Arrange every line of text read from the records as a Markdown table with two columns, Row and Line, numbering the lines in order and omitting blank lines. Leave the pictures out of the answer.

○ ○ ○

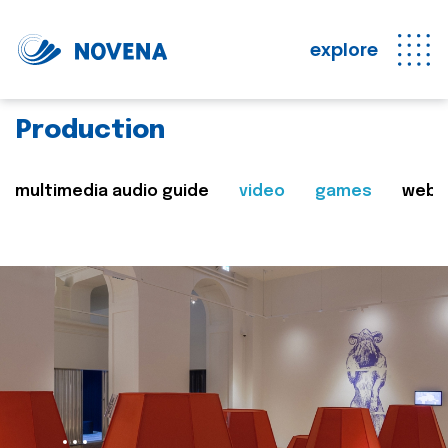
explore
Production
multimedia audio guide
video
games
web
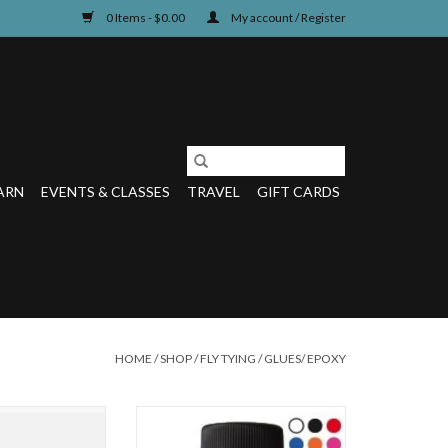
0 Items - $0.00
My account / Register
ARN
EVENTS & CLASSES
TRAVEL
GIFT CARDS
HOME
/
SHOP
/
FLY TYING
/
GLUES/ EPOXY
D EASIEST WAY TO
Never mix epoxy again! Hard Head
FLYUV Fly Finish
is an odorless, non-toxic, thick head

○ ○ ○

REPLY:
| Row | Line |
|---|---|
| 1 | explore |
| 2 | Production |
| 3 | multimedia audio guide |
| 4 | video |
| 5 | games |
| 6 | web |
| 7 | 0 Items - $0.00 |
| 8 | My account / Register |
| 9 | ARN |
| 10 | EVENTS & CLASSES |
| 11 | TRAVEL |
| 12 | GIFT CARDS |
| 13 | HOME |
| 14 | / |
| 15 | SHOP |
| 16 | / |
| 17 | FLY TYING |
| 18 | / |
| 19 | GLUES/ EPOXY |
| 20 | D EASIEST WAY TO |
| 21 | Never mix epoxy again! Hard Head |
| 22 | FLYUV Fly Finish |
| 23 | is an odorless, non-toxic, thick head |